• Current through October 23, 2012

(a) Each hearing for the adjudication of a traffic infraction pursuant to this subchapter shall be held before a hearing examiner in accordance with Chapter 10 of Title 18 of the District of Columbia Municipal Regulations except as provided in this chapter.

(b) The burden of proof shall be upon the District, and no infraction may be established except upon proof by a preponderance of the evidence.

(c) The police officer or Department employee issuing the notice of infraction shall appear at the hearing of a case wherein the respondent has denied that the infraction occurred by his commission; provided, that demand therefor has been made pursuant to § 50-2303.05(e). The police officer or Department employee issuing the notice of infraction shall not be required to attend the hearing of a case wherein the respondent has admitted that the infraction occurred by his commission:

(1) Unless the respondent requests the presence of the officer or employee, as the case may be, at the same time he answers to the infraction and the hearing examiner determines that the testimony of such officer would assist his determination of the appropriate sanction to impose; or

(2) Unless the hearing examiner decides to require such presence.

(d) If a person to whom a notice of infraction has been issued fails to appear at a hearing for which he or she received notice, the hearing examiner may enter a default judgment sustaining the charges, fix the appropriate fine, and assess appropriate penalties and vehicle conveyance fee, if any, if commission of the infraction is established by a preponderance of the evidence.

(e) A default judgment shall take effect and notice shall be given pursuant to § 50-2302.05(f). The notice shall further indicate that the default judgment may only be vacated if the Department, receives, within 60 day of the effective date of the judgment, a written application to vacate the default that sets forth:

(1) A sufficient defense to the charge; and

(2) Excusable neglect as to the respondent's failure to attend the hearing.

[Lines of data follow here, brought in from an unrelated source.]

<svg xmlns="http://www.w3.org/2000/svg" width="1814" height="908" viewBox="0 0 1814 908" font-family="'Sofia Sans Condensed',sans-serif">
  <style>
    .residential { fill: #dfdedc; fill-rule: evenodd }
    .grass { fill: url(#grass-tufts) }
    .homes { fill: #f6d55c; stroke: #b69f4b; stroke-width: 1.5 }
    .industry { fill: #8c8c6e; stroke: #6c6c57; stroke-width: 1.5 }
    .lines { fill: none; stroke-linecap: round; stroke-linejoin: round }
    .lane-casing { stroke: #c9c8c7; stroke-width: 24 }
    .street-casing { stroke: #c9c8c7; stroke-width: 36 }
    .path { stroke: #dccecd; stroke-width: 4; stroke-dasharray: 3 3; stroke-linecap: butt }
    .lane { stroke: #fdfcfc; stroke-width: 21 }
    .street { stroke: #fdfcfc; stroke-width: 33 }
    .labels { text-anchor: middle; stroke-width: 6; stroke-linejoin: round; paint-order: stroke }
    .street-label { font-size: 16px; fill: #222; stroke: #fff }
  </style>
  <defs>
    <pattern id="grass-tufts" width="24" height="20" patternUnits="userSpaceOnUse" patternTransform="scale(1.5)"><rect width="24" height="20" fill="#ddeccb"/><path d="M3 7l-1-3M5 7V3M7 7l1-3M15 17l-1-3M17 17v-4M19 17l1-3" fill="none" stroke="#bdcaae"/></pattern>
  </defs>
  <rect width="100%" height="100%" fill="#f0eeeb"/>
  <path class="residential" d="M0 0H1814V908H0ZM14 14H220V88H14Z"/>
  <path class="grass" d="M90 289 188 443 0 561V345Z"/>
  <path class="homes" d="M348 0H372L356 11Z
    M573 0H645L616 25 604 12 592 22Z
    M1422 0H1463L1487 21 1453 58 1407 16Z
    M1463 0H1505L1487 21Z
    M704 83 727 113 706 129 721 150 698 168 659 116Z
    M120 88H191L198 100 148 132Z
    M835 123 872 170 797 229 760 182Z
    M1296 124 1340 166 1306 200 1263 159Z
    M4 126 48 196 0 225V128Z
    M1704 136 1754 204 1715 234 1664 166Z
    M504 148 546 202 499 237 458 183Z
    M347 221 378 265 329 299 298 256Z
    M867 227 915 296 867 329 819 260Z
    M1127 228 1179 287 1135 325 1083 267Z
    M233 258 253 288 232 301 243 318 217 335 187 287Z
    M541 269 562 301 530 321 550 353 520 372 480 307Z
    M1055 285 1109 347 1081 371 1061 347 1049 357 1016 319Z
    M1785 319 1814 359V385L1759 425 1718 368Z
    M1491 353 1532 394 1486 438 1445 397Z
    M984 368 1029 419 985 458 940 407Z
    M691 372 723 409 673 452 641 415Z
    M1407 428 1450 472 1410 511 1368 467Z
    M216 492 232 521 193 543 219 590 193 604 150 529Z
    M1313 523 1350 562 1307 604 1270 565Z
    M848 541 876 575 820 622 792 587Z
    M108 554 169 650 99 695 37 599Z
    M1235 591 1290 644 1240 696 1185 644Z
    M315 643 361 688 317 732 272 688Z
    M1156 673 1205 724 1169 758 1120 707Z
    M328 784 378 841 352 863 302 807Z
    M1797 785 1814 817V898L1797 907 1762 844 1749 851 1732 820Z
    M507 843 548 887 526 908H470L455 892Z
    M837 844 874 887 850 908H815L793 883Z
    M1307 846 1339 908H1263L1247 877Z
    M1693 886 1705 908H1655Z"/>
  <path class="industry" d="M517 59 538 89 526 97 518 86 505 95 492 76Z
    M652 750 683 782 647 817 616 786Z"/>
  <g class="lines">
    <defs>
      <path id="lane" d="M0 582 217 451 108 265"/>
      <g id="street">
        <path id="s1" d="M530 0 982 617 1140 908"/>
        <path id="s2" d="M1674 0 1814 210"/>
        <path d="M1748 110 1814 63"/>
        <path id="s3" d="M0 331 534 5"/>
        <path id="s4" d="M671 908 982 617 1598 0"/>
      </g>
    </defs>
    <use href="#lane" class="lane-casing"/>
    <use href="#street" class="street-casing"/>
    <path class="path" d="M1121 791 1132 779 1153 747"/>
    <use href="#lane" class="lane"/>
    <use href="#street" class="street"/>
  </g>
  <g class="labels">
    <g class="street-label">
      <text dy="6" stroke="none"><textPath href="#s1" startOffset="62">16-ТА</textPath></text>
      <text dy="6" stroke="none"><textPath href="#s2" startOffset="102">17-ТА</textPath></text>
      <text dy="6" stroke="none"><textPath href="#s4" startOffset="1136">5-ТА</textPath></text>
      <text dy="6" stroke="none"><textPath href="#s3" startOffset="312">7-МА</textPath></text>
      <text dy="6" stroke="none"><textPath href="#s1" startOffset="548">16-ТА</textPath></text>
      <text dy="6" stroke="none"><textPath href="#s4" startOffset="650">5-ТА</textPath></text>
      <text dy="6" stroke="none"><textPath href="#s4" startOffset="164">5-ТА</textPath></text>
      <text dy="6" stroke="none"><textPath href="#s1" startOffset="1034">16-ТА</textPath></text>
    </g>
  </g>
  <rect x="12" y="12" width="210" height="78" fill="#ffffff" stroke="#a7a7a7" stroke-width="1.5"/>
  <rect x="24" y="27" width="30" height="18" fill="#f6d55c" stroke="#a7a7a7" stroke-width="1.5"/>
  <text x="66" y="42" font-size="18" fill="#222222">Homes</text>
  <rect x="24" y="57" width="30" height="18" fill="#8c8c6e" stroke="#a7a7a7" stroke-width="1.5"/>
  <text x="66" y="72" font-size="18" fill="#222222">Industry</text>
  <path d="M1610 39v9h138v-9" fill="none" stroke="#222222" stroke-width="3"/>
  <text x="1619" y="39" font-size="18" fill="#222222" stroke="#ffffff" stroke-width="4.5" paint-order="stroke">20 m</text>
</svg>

(f) After due consideration of the evidence and arguments, the hearing examiner shall determine whether the infraction has been established. Where the infraction is not established, an order dismissing the charges shall be entered. Where a determination is made that an infraction has been established or where an answer admitting the commission of the infraction or admitting the commission of the infraction with explanation has been received, an appropriate order shall be entered in the Department's records.

(g) The hearing examiner may impose a civil fine for violation of infractions to which this subchapter is applicable up to and including an amount prescribed by § 50-2301.05 exclusive of fees and charges imposed for the towing or booting of a vehicle or additional penalties imposed for failure to answer to such infraction in a timely manner.

(h) All civil fines and other monies collected pursuant to the provisions of this subchapter shall be paid into the General Fund of the District.

(Sept. 12, 1978, D.C. Law 2-104, § 306, 25 DCR 1275; Apr. 27, 2001, D.C. Law 13-289, § 302(j), 48 DCR 2057; Mar. 14, 2007, D.C. Law 16-279, § 301(h), 54 DCR 903; Mar. 20, 2009, D.C. Law 17-303, § 4(c), 55 DCR 12803.)

HISTORICAL AND STATUTORY NOTES

Prior Codifications

1981 Ed., § 40-626.

1973 Ed., § 40-1120.

Effect of Amendments

D.C. Law 13-289 substituted "Chapter 10 of Title 18 of the District of Columbia Municipal Regulations" for "Chapter IX of Title 32 of the District of Columbia Rules and Regulations" in subsec. (a); deleted "or admitted with explanation" following "has admitted" in the introductory paragraph of subsec. (c); and rewrote subsec. (d), which had read:

"(d) If a person to whom a notice of infraction has been issued fails to appear at a hearing where he is required to do so, the hearing examiner may enter a judgment by default sustaining the charges, fix the appropriate fine and assess appropriate penalties, if any, if the infraction is established by a preponderance of the evidence. Before such a default judgment is entered, the Department shall notify the respondent by regular mail that an infraction is outstanding, that a default judgment is pending and that such judgment may be avoided by entering an answer or making an appearance within 30 days of such notice. Such notice shall be mailed to the respondent's recorded address."

D.C. Law 16-279, in subsec. (e), extended the time to submit a written application to vacate from within 30 days of the effective date of the judgment to within 60 days of the effective date of the judgment.

D.C. Law 17-303, in subsec. (d), substituted "appropriate penalties and vehicle conveyance fee" for "appropriate penalties".

Legislative History of Laws

For legislative history of D.C. Law 2-104, see Historical and Statutory Notes following § 50-2301.01.

For D.C. Law 13-289, see notes following § 50-401.

For Law 16-279, see notes following § 50-312.

For Law 17-303, see notes following § 50-2201.02.

Editor's Notes

Chapter 10 of Title 18 of the DCMR (Vehicles and Traffic) (June, 1987) has replaced Chapter IX of Title 32 of the District of Columbia Rules and Regulations, referred to in (a).